EXERCISE MATERIALS START
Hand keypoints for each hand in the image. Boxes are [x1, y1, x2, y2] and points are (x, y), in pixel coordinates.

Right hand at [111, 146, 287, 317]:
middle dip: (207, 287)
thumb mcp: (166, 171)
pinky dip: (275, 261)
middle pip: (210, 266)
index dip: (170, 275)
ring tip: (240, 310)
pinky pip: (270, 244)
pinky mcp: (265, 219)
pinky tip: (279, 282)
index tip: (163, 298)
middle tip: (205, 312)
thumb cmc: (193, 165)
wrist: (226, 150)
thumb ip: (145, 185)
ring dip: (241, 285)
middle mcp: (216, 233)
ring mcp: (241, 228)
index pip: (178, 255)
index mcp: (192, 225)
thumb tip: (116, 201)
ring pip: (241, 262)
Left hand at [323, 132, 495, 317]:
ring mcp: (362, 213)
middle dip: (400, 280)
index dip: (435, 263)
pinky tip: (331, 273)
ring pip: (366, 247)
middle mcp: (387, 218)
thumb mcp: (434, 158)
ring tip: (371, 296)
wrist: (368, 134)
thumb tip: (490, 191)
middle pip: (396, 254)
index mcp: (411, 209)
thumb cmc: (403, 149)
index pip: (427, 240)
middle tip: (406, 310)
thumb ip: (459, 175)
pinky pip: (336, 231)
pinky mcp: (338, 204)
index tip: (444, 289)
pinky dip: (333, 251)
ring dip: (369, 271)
EXERCISE MATERIALS END
EXERCISE MATERIALS START
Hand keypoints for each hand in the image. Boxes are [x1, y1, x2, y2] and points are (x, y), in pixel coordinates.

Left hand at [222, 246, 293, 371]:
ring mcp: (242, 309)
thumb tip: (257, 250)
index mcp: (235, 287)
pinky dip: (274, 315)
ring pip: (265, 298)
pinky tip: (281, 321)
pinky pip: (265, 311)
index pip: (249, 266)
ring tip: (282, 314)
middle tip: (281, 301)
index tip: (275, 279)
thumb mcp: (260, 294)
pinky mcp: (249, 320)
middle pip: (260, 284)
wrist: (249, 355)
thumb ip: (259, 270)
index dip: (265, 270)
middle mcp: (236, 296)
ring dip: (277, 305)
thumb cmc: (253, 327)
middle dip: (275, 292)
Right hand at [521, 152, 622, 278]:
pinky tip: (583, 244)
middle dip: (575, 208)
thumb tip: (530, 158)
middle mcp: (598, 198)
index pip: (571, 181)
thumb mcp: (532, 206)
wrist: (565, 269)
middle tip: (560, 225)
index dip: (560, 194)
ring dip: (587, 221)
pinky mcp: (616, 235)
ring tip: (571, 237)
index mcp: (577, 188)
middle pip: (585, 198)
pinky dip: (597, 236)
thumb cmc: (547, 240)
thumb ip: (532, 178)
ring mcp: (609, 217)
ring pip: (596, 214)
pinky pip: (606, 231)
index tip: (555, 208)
EXERCISE MATERIALS END
* YOUR OBJECTIVE *
Return only the lines between the one holding "index mcp: (577, 188)" and the one holding "index tip: (555, 208)", inclusive, exactly as they appear above.

* OUTPUT OF THE EXERCISE *
index mcp: (577, 188)
middle pip: (585, 198)
pinky dip: (597, 236)
thumb cmc: (547, 240)
thumb ip: (532, 178)
ring mcp: (609, 217)
ring pip: (596, 214)
pinky pip: (606, 231)
index tip: (555, 208)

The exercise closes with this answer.